═════ RECORDED DATA ═════

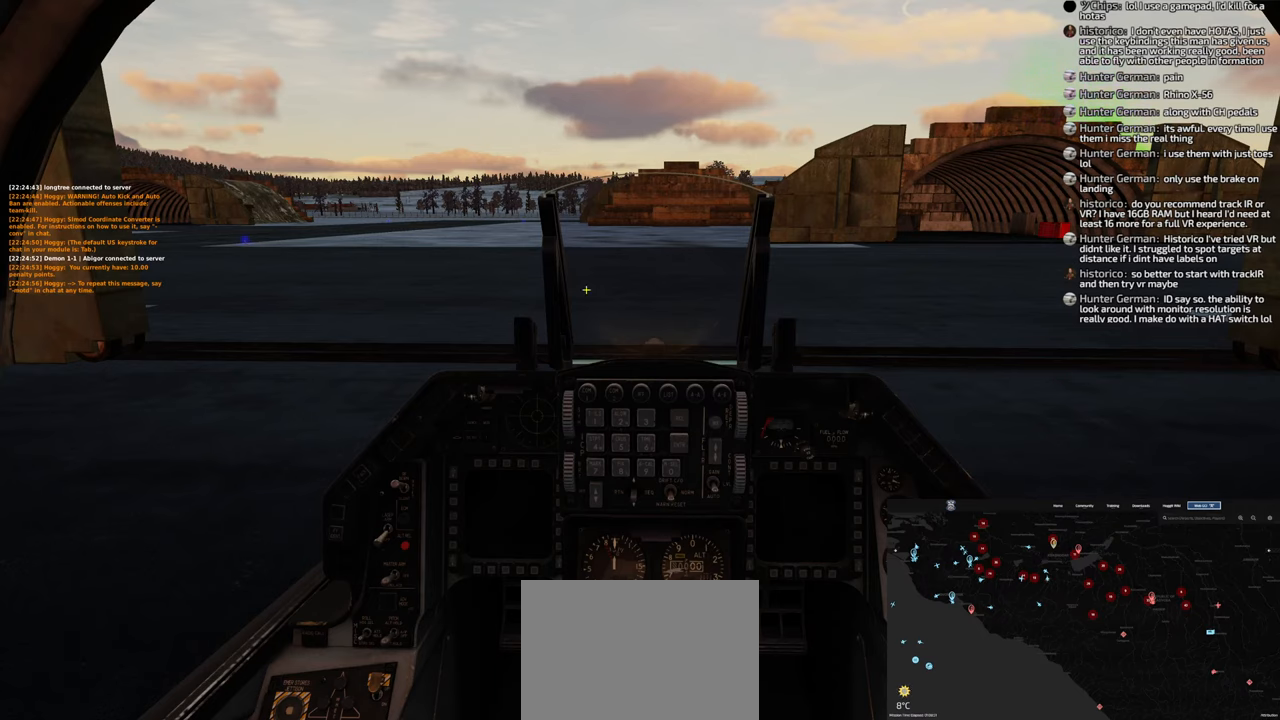
{"buttons": [], "left_stick": "center", "right_stick": "down-right", "events": [[33, "right_stick", "down-left"], [150, "right_stick", "down-right"], [233, "right_stick", "up-right"], [317, "right_stick", "up-left"], [400, "right_stick", "down-left"], [500, "right_stick", "down-right"]]}
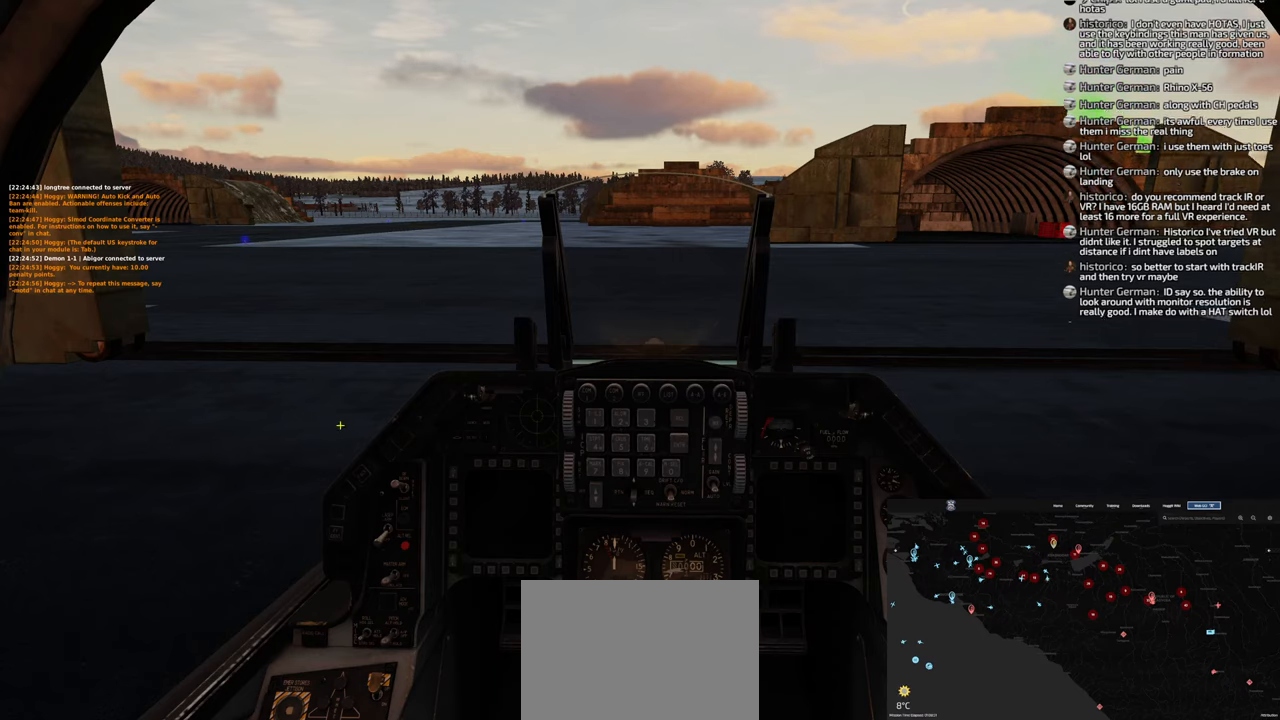
{"buttons": [], "left_stick": "center", "right_stick": "center", "events": [[67, "right_stick", "up-right"], [150, "right_stick", "up-left"], [267, "right_stick", "down-left"], [333, "right_stick", "right"], [467, "right_stick", "center"]]}
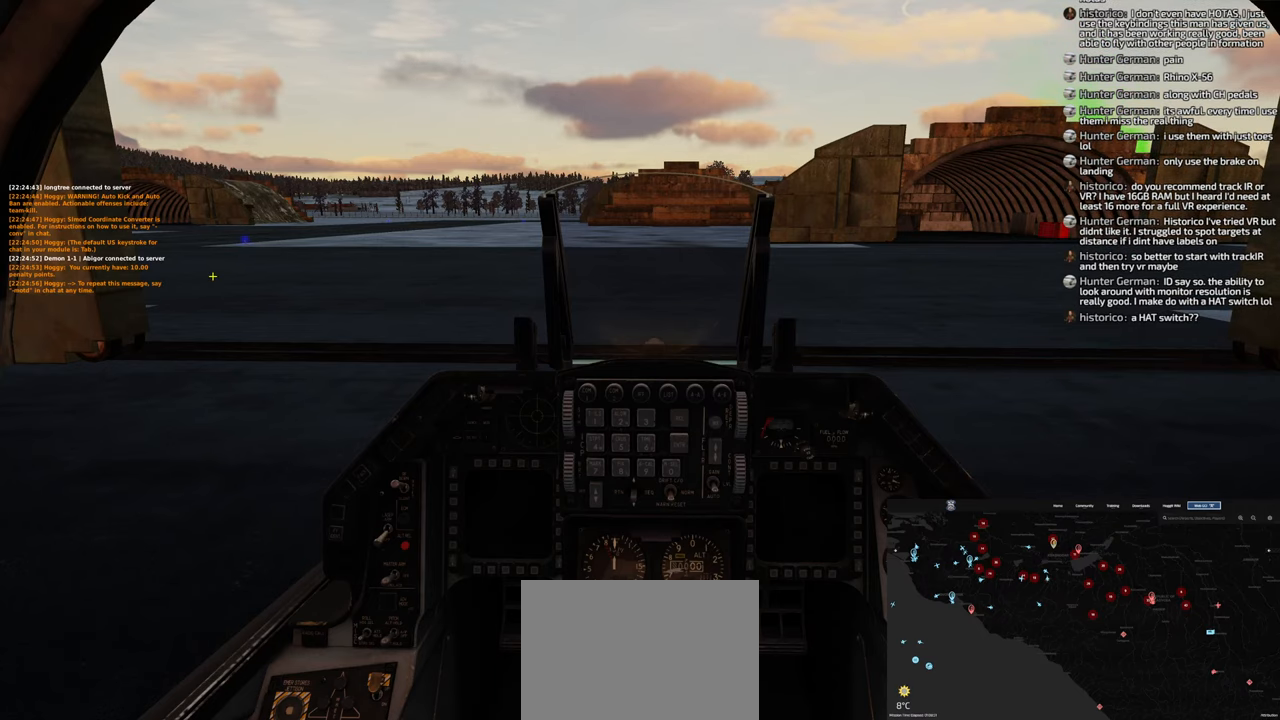
{"buttons": ["R1"], "left_stick": "center", "right_stick": "center", "events": [[167, "R1", "down"], [333, "R3", "down"], [433, "R3", "up"]]}
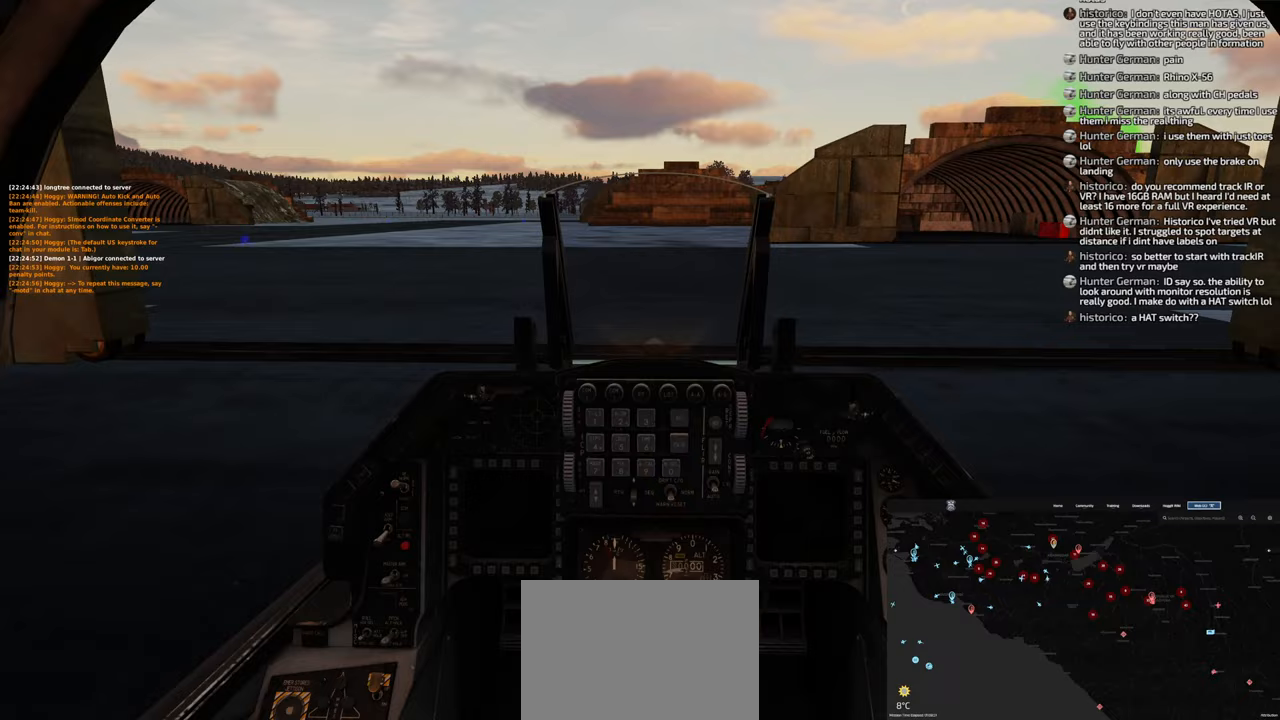
{"buttons": [], "left_stick": "center", "right_stick": "center", "events": [[17, "R1", "up"], [17, "right_stick", "down-left"], [500, "right_stick", "center"]]}
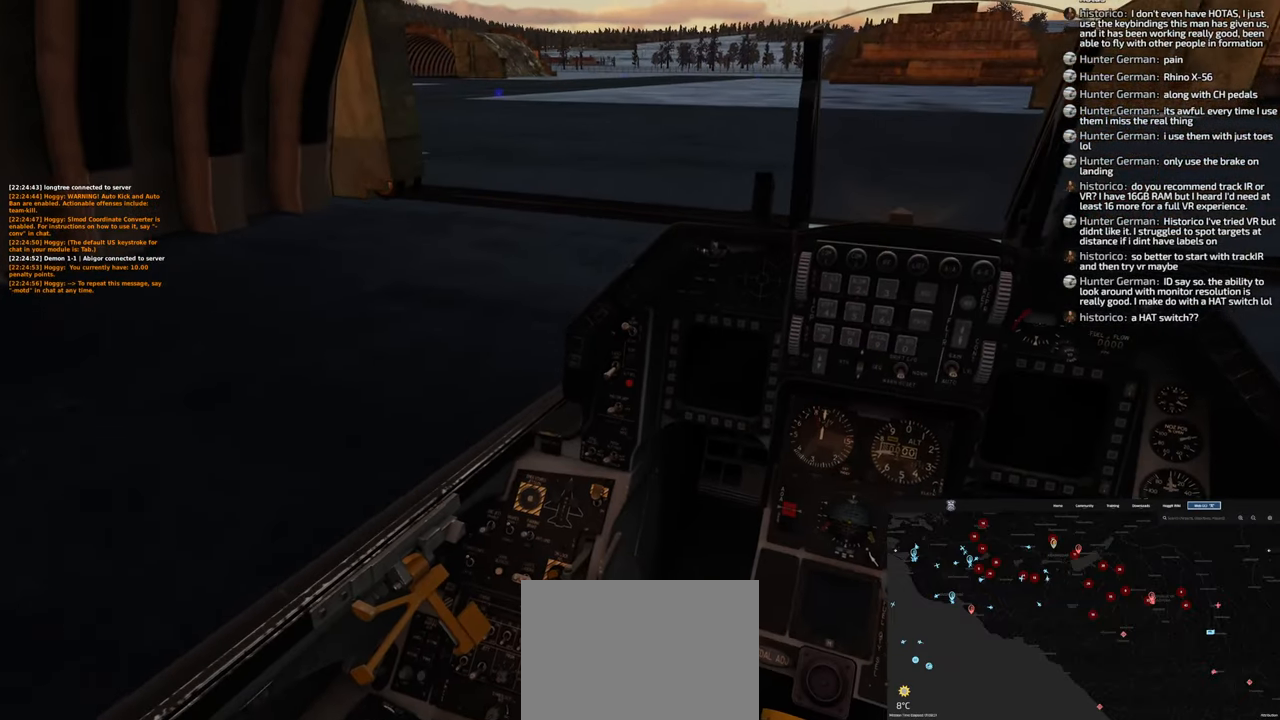
{"buttons": [], "left_stick": "center", "right_stick": "center", "events": []}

═════

» TO DO: All of the entries above should be copied exactly, except for the pictures.

» RESPONSE FOR THIS EXERCISE:
{"buttons": [], "left_stick": "center", "right_stick": "down-right", "events": [[33, "right_stick", "down-left"], [150, "right_stick", "down-right"], [233, "right_stick", "up-right"], [317, "right_stick", "up-left"], [400, "right_stick", "down-left"], [500, "right_stick", "down-right"]]}
{"buttons": [], "left_stick": "center", "right_stick": "center", "events": [[67, "right_stick", "up-right"], [150, "right_stick", "up-left"], [267, "right_stick", "down-left"], [333, "right_stick", "right"], [467, "right_stick", "center"]]}
{"buttons": ["R1"], "left_stick": "center", "right_stick": "center", "events": [[167, "R1", "down"], [333, "R3", "down"], [433, "R3", "up"]]}
{"buttons": [], "left_stick": "center", "right_stick": "center", "events": [[17, "R1", "up"], [17, "right_stick", "down-left"], [500, "right_stick", "center"]]}
{"buttons": [], "left_stick": "center", "right_stick": "center", "events": []}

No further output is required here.